COMPLETE THE FOLLOWING ▸
(a) From the article on the Supreme Court's ruling about loss of earning capacity, list the factors on which, according to the Court's quoted observation, the Tribunal granted compensation.
(b) Revise part of the article on the Supreme Court's loss-of-earning-capacity ruling, starting at "A bench of Justice" and ending at "Accident Claims Tribunal.". Replace "motorcycle rider" with "two-wheeler rider".
(c) Carry on the article about the Supreme Court's ruling on loss of earning capacity from the point where it stops.

EXCERPT TO READ ▸
┌──

Supreme Court Restores Multiplier Method for Loss of Earning Capacity

The Supreme Court has clarified that the multiplier method is the standard for assessing loss of earning capacity in motor accident claims, setting aside a High Court decision that used an arbitrary per-percentage disability calculation.
A bench of Justice Sanjay Kumar and Justice K. Vinod Chandran heard an appeal challenging a significant reduction in compensation awarded to a motorcycle rider who suffered permanent disability. The Court scrutinized the High Court's approach to calculating compensation for professional coaches and restored the more robust multiplier-based assessment originally conducted by the Motor Accident Claims Tribunal.
Invalidity of the Per-Percentage Disability Award
The Supreme Court expressed strong disapproval of the High Court's departure from established legal principles regarding disability compensation. The Court noted that while the Tribunal had correctly applied the multiplier method, the High Court had reduced the award based on an erroneous reasoning that the multiplier method was inappropriate for the specific disability level.
The Court, in its reasoning, observed: "We cannot but find that the loss of earning capacity as assessed by the High Court is unheard of. As we found the measure adopted by the High Court is totally erroneous and the Tribunal correctly assessed the loss of earning capacity and granted compensation based on the salary, the age and the future prospects applicable to a self-employed person..."
Assessment of Disability and Income
The appellant, a squash coach, was assessed with 20% permanent disability by two separate Regional Medical Boards. Despite evidence of his earnings and appointment at an institute of national importance, the High Court had drastically cut his compensation for loss of earning capacity from over Rs. 17 lakhs to just Rs. 80,000. The Supreme Court found the Tribunal's original assessment to be more aligned with the principle of awarding 'just compensation.'
The Court has following directions:
"The compensation awarded as above shall be paid after deducting what is already paid with interest @ 7.5% as awarded by the Tribunal. The same shall be disbursed to the appellant within a period of three months from the receipt of this order."

└──

EXCERPTED RECORDS ▸

┌──

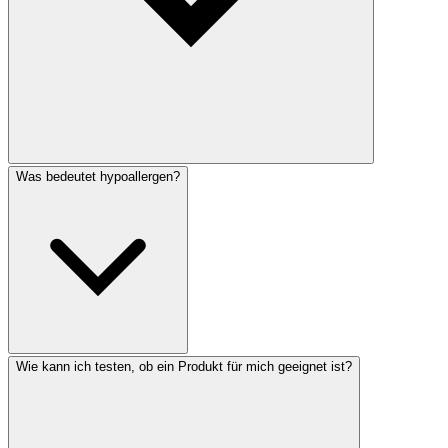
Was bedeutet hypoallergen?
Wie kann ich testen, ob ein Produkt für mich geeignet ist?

└──
┌──

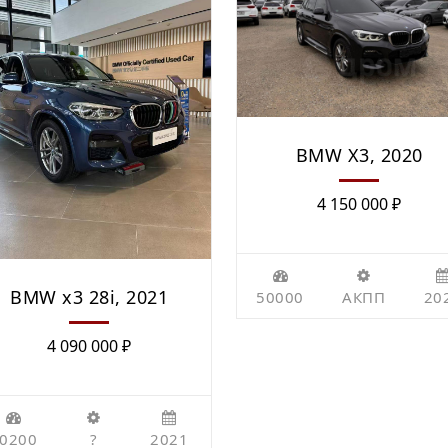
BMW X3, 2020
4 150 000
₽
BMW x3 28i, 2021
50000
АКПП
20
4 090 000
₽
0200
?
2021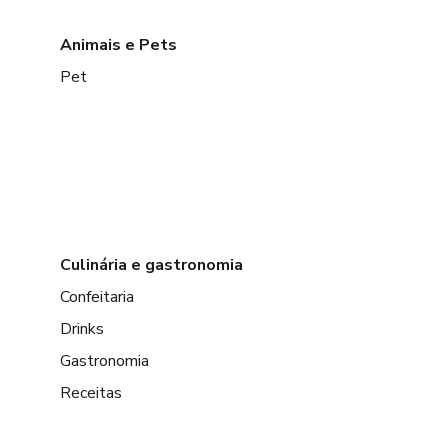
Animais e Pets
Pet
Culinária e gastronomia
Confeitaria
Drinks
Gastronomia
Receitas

└──
┌──

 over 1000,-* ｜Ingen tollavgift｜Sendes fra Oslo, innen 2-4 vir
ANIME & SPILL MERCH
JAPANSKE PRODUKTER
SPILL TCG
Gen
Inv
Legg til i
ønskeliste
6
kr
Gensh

└──

RESULTS FOR EACH TASK ▸
(a)
- The salary
- The age
- The future prospects applicable to a self-employed person

(b)
A bench of Justice Sanjay Kumar and Justice K. Vinod Chandran heard an appeal challenging a significant reduction in compensation awarded to a two-wheeler rider who suffered permanent disability. The Court scrutinized the High Court's approach to calculating compensation for professional coaches and restored the more robust multiplier-based assessment originally conducted by the Motor Accident Claims Tribunal.

(c)
Background:
The dispute originated from a motorcycle accident on August 16, 2019, caused by a rashly driven offending vehicle. The appellant sustained injuries leading to a 20% permanent disability. The Tribunal awarded total compensation of Rs. 19,58,513, including a substantial amount for loss of earning capacity using the multiplier 18, considering the appellant's age and income as a squash coach.
On appeal by the insurance company, the High Court drastically reduced the 'loss of earning capacity' component by discarding the multiplier method and instead awarding a flat sum of Rs. 4,000 per percentage of disability. However, the High Court did add compensation for 'loss of amenities.'
The Supreme Court, while allowing the appeal, restored the Tribunal's multiplier-based calculation but removed the Rs. 50,000 granted by the High Court for 'loss of amenities,' ruling that loss of earning capacity already encompasses such loss. The final compensation was recalculated at Rs. 19,81,513.
Case Details: Case No.: Civil Appeal No. OF 2026 (@ SLP (C) No. 22089/2023) NeutralCitation: 2026 INSC 500 Case Title: Santhosh v. United India Insurance Company Ltd. and Anr.